ABOUT THIS TASK ->
Please put all the text from the entries below into a single numbered list, one line per item, skipping blank lines and leaving the pictures out.

DATA ->
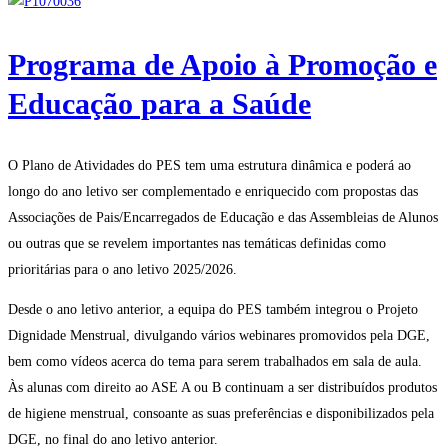
Programa de Apoio à Promoção e
Educação para a Saúde
O Plano de Atividades do PES tem uma estrutura dinâmica e poderá ao
longo do ano letivo ser complementado e enriquecido com propostas das
Associações de Pais/Encarregados de Educação e das Assembleias de Alunos
ou outras que se revelem importantes nas temáticas definidas como
prioritárias para o ano letivo 2025/2026.
Desde o ano letivo anterior, a equipa do PES também integrou o Projeto
Dignidade Menstrual, divulgando vários webinares promovidos pela DGE,
bem como vídeos acerca do tema para serem trabalhados em sala de aula.
Às alunas com direito ao ASE A ou B continuam a ser distribuídos produtos
de higiene menstrual, consoante as suas preferências e disponibilizados pela
DGE, no final do ano letivo anterior.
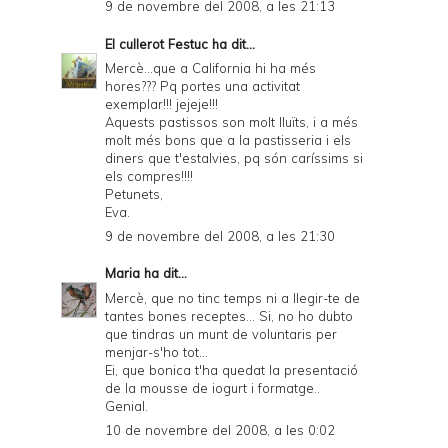
9 de novembre del 2008, a les 21:13
El cullerot Festuc
ha dit...
Mercè...que a California hi ha més
hores??? Pq portes una activitat
exemplar!!! jejeje!!!
Aquests pastissos son molt lluïts, i a més
molt més bons que a la pastisseria i els
diners que t'estalvies, pq són caríssims si
els compres!!!!
Petunets,
Eva.
9 de novembre del 2008, a les 21:30
Maria
ha dit...
Mercè, que no tinc temps ni a llegir-te de
tantes bones receptes... Si, no ho dubto
que tindras un munt de voluntaris per
menjar-s'ho tot...
Ei, que bonica t'ha quedat la presentació
de la mousse de iogurt i formatge..
Genial.
10 de novembre del 2008, a les 0:02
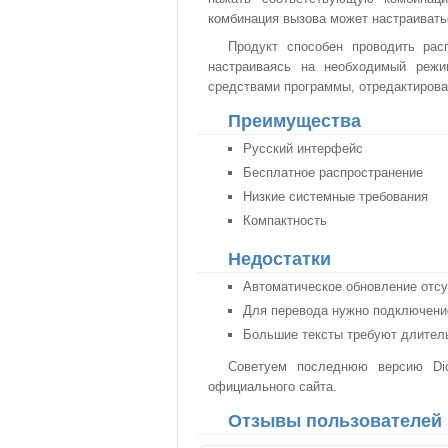
комбинация вызова может настраивать
Продукт способен проводить рас
настраиваясь на необходимый режи
средствами программы, отредактирова
Преимущества
Русский интерфейс
Бесплатное распространение
Низкие системные требования
Компактность
Недостатки
Автоматическое обновление отсу
Для перевода нужно подключение
Большие тексты требуют длител
Советуем последнюю версию Dic
официального сайта.
Отзывы пользователей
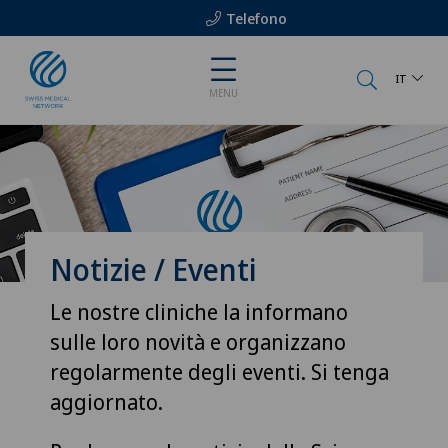
Telefono
IT
MENU
Notizie / Eventi
Le nostre cliniche la informano
sulle loro novità e organizzano
regolarmente degli eventi. Si tenga
aggiornato.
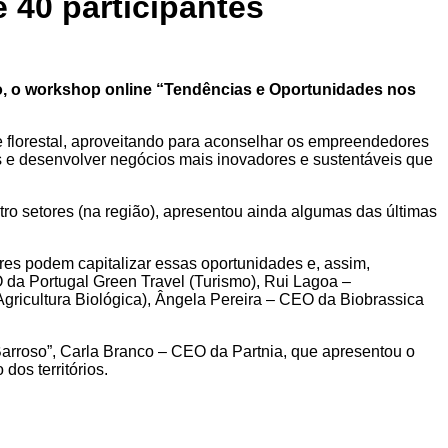
 40 participantes
o, o workshop online “Tendências e Oportunidades nos
 e florestal, aproveitando para aconselhar os empreendedores
 e desenvolver negócios mais inovadores e sustentáveis que
ro setores (na região), apresentou ainda algumas das últimas
es podem capitalizar essas oportunidades e, assim,
da Portugal Green Travel (Turismo), Rui Lagoa –
icultura Biológica), Ângela Pereira – CEO da Biobrassica
Barroso”, Carla Branco – CEO da Partnia, que apresentou o
dos territórios.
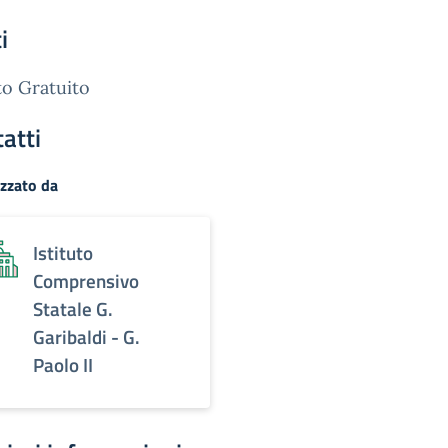
i
o Gratuito
atti
zzato da
Istituto
Comprensivo
Statale G.
Garibaldi - G.
Paolo II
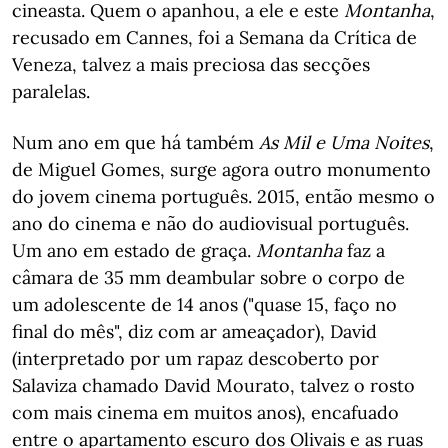
cineasta. Quem o apanhou, a ele e este
Montanha
,
recusado em Cannes, foi a Semana da Crítica de
Veneza, talvez a mais preciosa das secções
paralelas.
Num ano em que há também
As Mil e Uma Noites
,
de Miguel Gomes, surge agora outro monumento
do jovem cinema português. 2015, então mesmo o
ano do cinema e não do audiovisual português.
Um ano em estado de graça.
Montanha
faz a
câmara de 35 mm deambular sobre o corpo de
um adolescente de 14 anos ("quase 15, faço no
final do mês", diz com ar ameaçador), David
(interpretado por um rapaz descoberto por
Salaviza chamado David Mourato, talvez o rosto
com mais cinema em muitos anos), encafuado
entre o apartamento escuro dos Olivais e as ruas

RESPONSE AREA ->
1. Programa de Apoio à Promoção e
2. Educação para a Saúde
3. O Plano de Atividades do PES tem uma estrutura dinâmica e poderá ao
4. longo do ano letivo ser complementado e enriquecido com propostas das
5. Associações de Pais/Encarregados de Educação e das Assembleias de Alunos
6. ou outras que se revelem importantes nas temáticas definidas como
7. prioritárias para o ano letivo 2025/2026.
8. Desde o ano letivo anterior, a equipa do PES também integrou o Projeto
9. Dignidade Menstrual, divulgando vários webinares promovidos pela DGE,
10. bem como vídeos acerca do tema para serem trabalhados em sala de aula.
11. Às alunas com direito ao ASE A ou B continuam a ser distribuídos produtos
12. de higiene menstrual, consoante as suas preferências e disponibilizados pela
13. DGE, no final do ano letivo anterior.
14. 9 de novembre del 2008, a les 21:13
15. El cullerot Festuc
16. ha dit...
17. Mercè...que a California hi ha més
18. hores??? Pq portes una activitat
19. exemplar!!! jejeje!!!
20. Aquests pastissos son molt lluïts, i a més
21. molt més bons que a la pastisseria i els
22. diners que t'estalvies, pq són caríssims si
23. els compres!!!!
24. Petunets,
25. Eva.
26. 9 de novembre del 2008, a les 21:30
27. Maria
28. ha dit...
29. Mercè, que no tinc temps ni a llegir-te de
30. tantes bones receptes... Si, no ho dubto
31. que tindras un munt de voluntaris per
32. menjar-s'ho tot...
33. Ei, que bonica t'ha quedat la presentació
34. de la mousse de iogurt i formatge..
35. Genial.
36. 10 de novembre del 2008, a les 0:02
37. комбинация вызова может настраивать
38. Продукт способен проводить рас
39. настраиваясь на необходимый режи
40. средствами программы, отредактирова
41. Преимущества
42. Русский интерфейс
43. Бесплатное распространение
44. Низкие системные требования
45. Компактность
46. Недостатки
47. Автоматическое обновление отсу
48. Для перевода нужно подключение
49. Большие тексты требуют длител
50. Советуем последнюю версию Dic
51. официального сайта.
52. Отзывы пользователей
53. Telefono
54. IT
55. MENU
56. Notizie / Eventi
57. Le nostre cliniche la informano
58. sulle loro novità e organizzano
59. regolarmente degli eventi. Si tenga
60. aggiornato.
61.  40 participantes
62. o, o workshop online “Tendências e Oportunidades nos
63.  e florestal, aproveitando para aconselhar os empreendedores
64.  e desenvolver negócios mais inovadores e sustentáveis que
65. ro setores (na região), apresentou ainda algumas das últimas
66. es podem capitalizar essas oportunidades e, assim,
67. da Portugal Green Travel (Turismo), Rui Lagoa –
68. icultura Biológica), Ângela Pereira – CEO da Biobrassica
69. Barroso”, Carla Branco – CEO da Partnia, que apresentou o
70. dos territórios.
71. i
72. o Gratuito
73. atti
74. zzato da
75. Istituto
76. Comprensivo
77. Statale G.
78. Garibaldi - G.
79. Paolo II
80. cineasta. Quem o apanhou, a ele e este
81. Montanha
82. ,
83. recusado em Cannes, foi a Semana da Crítica de
84. Veneza, talvez a mais preciosa das secções
85. paralelas.
86. Num ano em que há também
87. As Mil e Uma Noites
88. ,
89. de Miguel Gomes, surge agora outro monumento
90. do jovem cinema português. 2015, então mesmo o
91. ano do cinema e não do audiovisual português.
92. Um ano em estado de graça.
93. Montanha
94. faz a
95. câmara de 35 mm deambular sobre o corpo de
96. um adolescente de 14 anos ("quase 15, faço no
97. final do mês", diz com ar ameaçador), David
98. (interpretado por um rapaz descoberto por
99. Salaviza chamado David Mourato, talvez o rosto
100. com mais cinema em muitos anos), encafuado
101. entre o apartamento escuro dos Olivais e as ruas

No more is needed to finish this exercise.